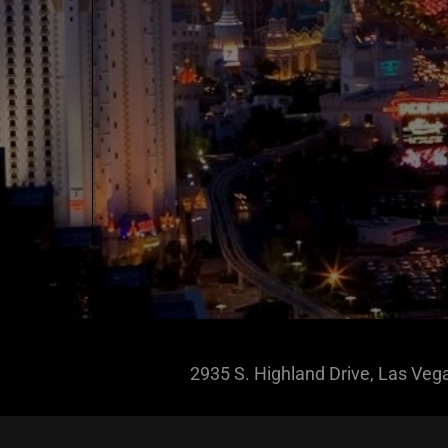
2935 S. Highland Drive, Las Ve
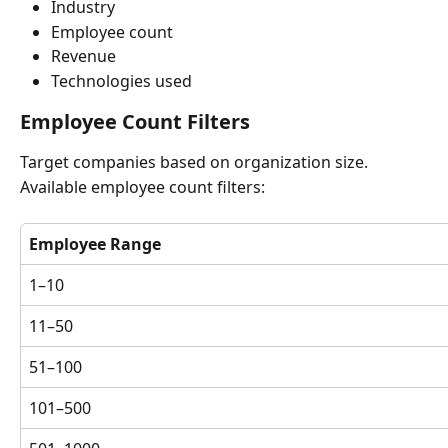
Industry
Employee count
Revenue
Technologies used
Employee Count Filters
Target companies based on organization size.
Available employee count filters:
Employee Range
1–10
11–50
51–100
101–500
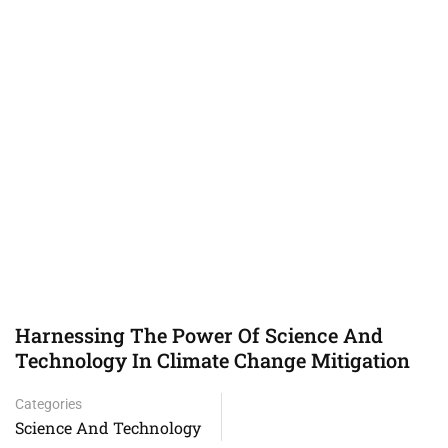
Harnessing The Power Of Science And
Technology In Climate Change Mitigation
Categories
Science And Technology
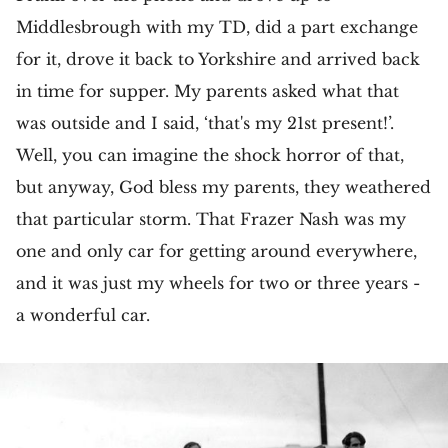
Middlesbrough with my TD, did a part exchange
for it, drove it back to Yorkshire and arrived back
in time for supper. My parents asked what that
was outside and I said, ‘that's my 21st present!’.
Well, you can imagine the shock horror of that,
but anyway, God bless my parents, they weathered
that particular storm. That Frazer Nash was my
one and only car for getting around everywhere,
and it was just my wheels for two or three years -
a wonderful car.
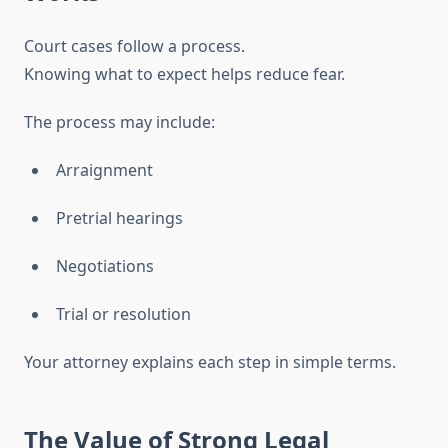
Court cases follow a process.
Knowing what to expect helps reduce fear.
The process may include:
Arraignment
Pretrial hearings
Negotiations
Trial or resolution
Your attorney explains each step in simple terms.
The Value of Strong Legal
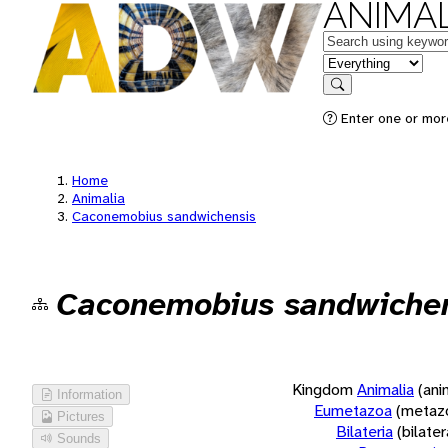
ANIMAL
Keywords
in feature
Search
Enter one or more
Home
Animalia
Caconemobius sandwichensis
Caconemobius sandwiche
Kingdom
Animalia
(ani
Information
Eumetazoa
(metaz
Pictures
Bilateria
(bilate
Sounds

* [To do]: Copy all of the lines above word for word, leaving out the pictures.

* [Task response]:
2935 S. Highland Drive, Las Ve
Industry
Employee count
Revenue
Technologies used
Employee Count Filters
Target companies based on organization size.
Available employee count filters:
Employee Range
1–10
11–50
51–100
101–500
Harnessing The Power Of Science And
Technology In Climate Change Mitigation
Categories
Science And Technology
Middlesbrough with my TD, did a part exchange
for it, drove it back to Yorkshire and arrived back
in time for supper. My parents asked what that
was outside and I said, ‘that's my 21st present!’.
Well, you can imagine the shock horror of that,
but anyway, God bless my parents, they weathered
that particular storm. That Frazer Nash was my
one and only car for getting around everywhere,
and it was just my wheels for two or three years -
a wonderful car.
Court cases follow a process.
Knowing what to expect helps reduce fear.
The process may include:
Arraignment
Pretrial hearings
Negotiations
Trial or resolution
Your attorney explains each step in simple terms.
The Value of Strong Legal
ANIMAL
Keywords
in feature
Search
Enter one or more
Home
Animalia
Caconemobius sandwichensis
Caconemobius sandwiche
Kingdom
Animalia
(ani
Information
Eumetazoa
(metaz
Pictures
Bilateria
(bilate
Sounds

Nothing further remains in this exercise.